Problem description:
Should an entry include a picture, omit the picture and still repeat everything else exactly.

───── Provided entries

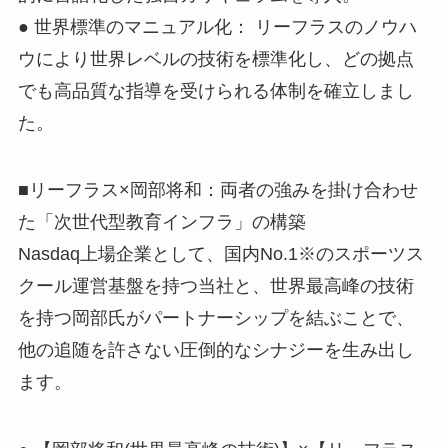
● 世界標準のマニュアル化： リーフラスのノウハ
ウにより世界レベルの技術を標準化し、どの拠点
でも高品質な指導を受けられる体制を確立しまし
た。
■リーフラス×岡部将和：両者の強みを掛け合わせ
た「次世代型教育インフラ」の構築
Nasdaq上場企業として、国内No.1※のスポーツス
クール運営基盤を持つ当社と、世界最高峰の技術
を持つ岡部氏がパートナーシップを結ぶことで、
他の追随を許さない圧倒的なシナジーを生み出し
ます。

──────────

Exercise result:
● 世界標準のマニュアル化： リーフラスのノウハ
ウにより世界レベルの技術を標準化し、どの拠点
でも高品質な指導を受けられる体制を確立しまし
た。
■リーフラス×岡部将和：両者の強みを掛け合わせ
た「次世代型教育インフラ」の構築
Nasdaq上場企業として、国内No.1※のスポーツス
クール運営基盤を持つ当社と、世界最高峰の技術
を持つ岡部氏がパートナーシップを結ぶことで、
他の追随を許さない圧倒的なシナジーを生み出し
ます。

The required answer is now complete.